I've written this before, but I guess some truths bear repeating: it is, in fact, a very large world.  Deep, abundant oceans, towering mountains, vistas defying horizons, cities that rise up like pimples from the arbitrary oils of history, and countless topographical idiosyncrasies stippled across this great planet we call Home.

We forget it.  I forget it.  I give myself credit for being able to bird eye my life and see some larger perspective or great divination moving my piece across the chessboard, but how much do I really see?  How much in my day-to-day am I actually aware?  I think about it. I feel I 'get it'.  But I don't.  I lose it.

I sit here in my square miles of proximity to where I report for my paycheck, where I buy my foodstuffs, where Someone Else circulates.  And in my case, I've had a pretty okay five years of establishing my square miles and deeply understanding the movements therein.

They haven't always been kind.  In fact, during the past year, I'd say it's been taxing.  I love my work, I have a solid circle of friends, but my viewpoint has condensed to the point where I've lost perspective of the worlds I've known before, the worlds I've explored, the worlds where I feel I've accomplished something, even if it's only absent movement.  I feel like I've lost sight of how big the world actually is and how insignificant my troubles truly are.

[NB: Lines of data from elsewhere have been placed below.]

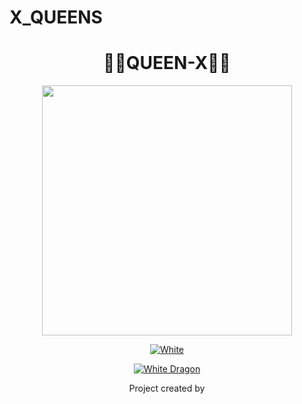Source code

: # X_QUEENS

  
<div align="center">
  <h1>🍂🔰QUEEN-X🔰🍂</h1>
</div>
<div align="center">
  <img border-radius: 15px src="https://drive.google.com/QUEEN-X" width="400" height="400"/>
  <p align="center">
<a href="#"><img title="White" src="https://img.shields.io/badge/X DEVIL PUBLIC-red?colorA=%23ff0000&colorB=%23017e40&style=for-the-badge"></a>
</p>
  <p align="center">
<a href="https://github.com/XDEVILWa"><img title="White Dragon" src="https://img.shields.io/badge/Created💥by💥 BHARATHA-dqz/JulieMwol?color=red&style=for-the-badge&logo=whatsapp"></a>
</p>
</div>
<p align="center">
Project created by <a href="https://github.com/bharathapriyanath"
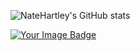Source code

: <!--
[![An image of @natehartley's Holopin badges, which is a link to view their full Holopin profile](https://holopin.me/natehartley)](https://holopin.io/@natehartley)
-->

![NateHartley's GitHub stats](https://github-readme-stats.vercel.app/api?username=natehartley&theme=merko&show_icons=true&rank_icon=github)

<a href="https://tryhackme.com/p/nhartley">
  <img src="https://tryhackme-badges.s3.amazonaws.com/nhartley.png" alt="Your Image Badge" />
</a>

It's time to remind myself of the great expanses out there, both globally and within my own perspective.

It's time to travel.

It's been a long time.  I now hold a steady job, a fucking career, if you will.  This career could not be more rewarding or in tune with my values and yet I still find myself hostage to loss, defeat, melancholy.

It's time to travel.

This will only be two weeks.  Standard, rote, American vacation allowance.  But goddamn do I need it.  I once thought that anything less than a month was chicken scrap and now that I'm in the modern workforce I feel like it's nothing less than Knighthood.  I will travel.  I will ski.  I will hike. I will speak a foreign tongue and keep my phone in an inaccessible pocket and respond only to sunsets and open spirits.

It's time to travel.

It's never too late to remind yourself of the infinite of the cosmos and the fallibility of your own life.  It's never too late to remind yourself life is much bigger than where you are, where you stand, where you've been.  It's generally understood it's impossible to catch up with every setting sun or shooting star but that should never mean you shouldn't damn well try.  And so I go.